18 October 2021
Recording of the week: Family mealtimes
This week's selection comes from Dr Madeline White, Curator of Oral History.
One way or another, food is at the heart of everyday life for almost everyone on the planet. We plan our days around it, share it with friends, watch TV shows about it, and food – or sometimes, intentional abstinence from food – is central to many religious, cultural and familial celebrations. Our relationship to food – whether it is we eat, where we eat it, or who we eat it with – is a reflection of who we are, shaped as it is by the traditions we inherit from our families, cultural expectations, our social circumstances and other aspects of our day-to-day lives.
Image: Anadolu Agency / Contributor via Getty Images (1212156867)
When interviewers ask people to describe what mealtimes look like for them, they are asking about more than just how people sustain themselves. In this clip, Kuli Padan interviewed in 1999 for the Millennium Memory Bank, describes a typical family mealtime in her home, and in doing so reveals much about her family dynamics and cultural heritage.
At the end she reflects on the ‘sad’ fact that the television is the focal point of her family now, and an enduring presence at her family’s mealtimes in particular.

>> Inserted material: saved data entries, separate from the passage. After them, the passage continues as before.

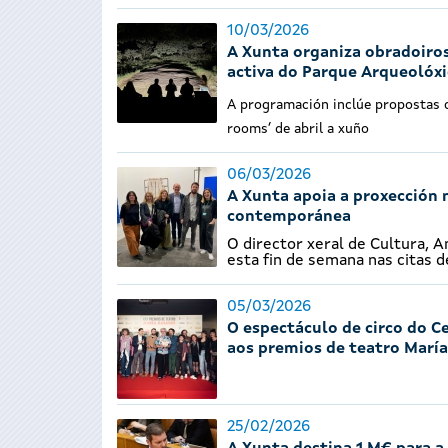
10/03/2026
A Xunta organiza obradoiros
activa do Parque Arqueolóx
A programación inclúe propostas co
rooms’ de abril a xuño
06/03/2026
A Xunta apoia a proxección n
contemporánea
O director xeral de Cultura, An
esta fin de semana nas citas d
05/03/2026
O espectáculo de circo do C
aos premios de teatro María
25/02/2026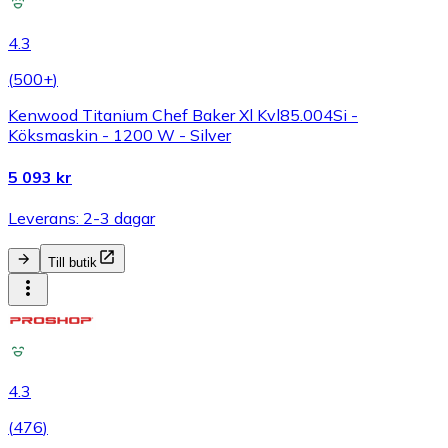
4.3
(
500+
)
Kenwood Titanium Chef Baker Xl Kvl85.004Si -
Köksmaskin - 1200 W - Silver
5 093 kr
Leverans: 2-3 dagar
Till butik
4.3
(
476
)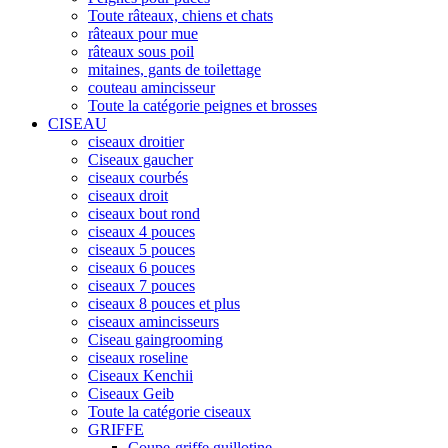
Toute râteaux, chiens et chats
râteaux pour mue
râteaux sous poil
mitaines, gants de toilettage
couteau amincisseur
Toute la catégorie peignes et brosses
CISEAU
ciseaux droitier
Ciseaux gaucher
ciseaux courbés
ciseaux droit
ciseaux bout rond
ciseaux 4 pouces
ciseaux 5 pouces
ciseaux 6 pouces
ciseaux 7 pouces
ciseaux 8 pouces et plus
ciseaux amincisseurs
Ciseau gaingrooming
ciseaux roseline
Ciseaux Kenchii
Ciseaux Geib
Toute la catégorie ciseaux
GRIFFE
Coupe-griffe guillotine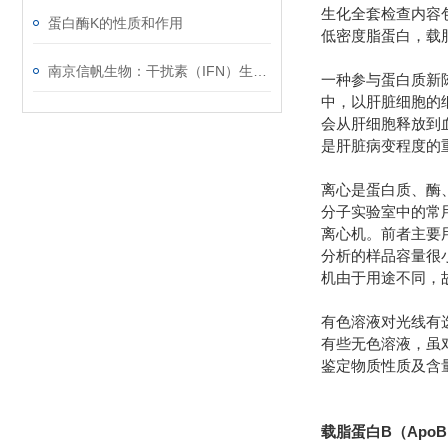
生化全套检查内容
蛋白酶K的性质和作用
低密度脂蛋白，载
南京信帆生物：干扰素（IFN）生物学活性检测
一种参与蛋白质新
中，以肝脏细胞的
会从肝细胞释放到
是肝脏病变程度的
离心是蛋白质、酶
分子实验室中的常用
离心机。前者主要
分析的样品容量很
机由于用途不同，
有色溶液对光线有
有些无色溶液，虽
鉴定物质性质及含量的
载脂蛋白B（Apo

Kuli Padan family cooking and eating [BL REF C900/17597]
Listening to this clip brought to mind conversations I’ve had with my own family recently on how our mealtimes have changed as a result of the Covid-19 pandemic and the resulting lockdowns. Growing up, family mealtimes at the dinner table every evening – without any technology – was one thing my parents insisted on. It was important to them that we spent that time together, catching up and sharing what we’d been up to each day.
When lockdown happened and we suddenly found ourselves spending all our time together – all working in the same space as we were living, our hobbies and social lives brought to an abrupt stop – we suddenly found ourselves short on things to talk about at mealtimes. Gradually, for the first time in my life, family mealtimes moved to in front of the TV where a programme (usually a quiz show of sorts) could take the place of conversation. I don’t lament this development in the same way Kuli Padan does, because it feels less like a loss and more like a reaction to a world that changed in ways that were beyond our control. It does raise some interesting questions about why we eat in the ways that we do and our emotional relationship to those moments in our lives, though.
Of course, these experiences are very personal and individual. The pandemic, for example, may have changed other people’s eating habits in ways vastly different to my own: perhaps working from home presented some families with an opportunity to share mealtimes that they never had before, or enabled someone to find time to learn to cook from scratch. Over time, children grow into adults and the responsibilities for cooking and feeding in the home change and shift, as do food preferences, the schedules for mealtimes, and exposure to new foods and ways of eating. Kuli Padan was interviewed in 1999; I wonder how mealtimes may have changed for her in the years since she gave her interview?
The nature of the life history approach, which informs many of the interviews in the British Library’s oral history archive, combined with the sheer size and thematic scope of the collections means our archive contains a wealth of material on people’s eating habits and their relationship to food. This particular extract is featured in If Homes Had Ears, a website which showcases the sounds of domestic life, by exploring five spaces in the home: the bedroom, living room, kitchen, bathroom and garden. Each space highlights intriguing audio clips from the diverse collections in the British Library Sound Archive, covering the timespan of recorded sound and featuring many of the rich cultures that make up the UK.
Kuli Padan was interviewed by Eka Morgan in 1999 for the Millennium Memory Bank, the largest recording project in the history of British radio. It ran from 1998-99, capturing the pulse of the century through the voices of thousands of people from all walks of life.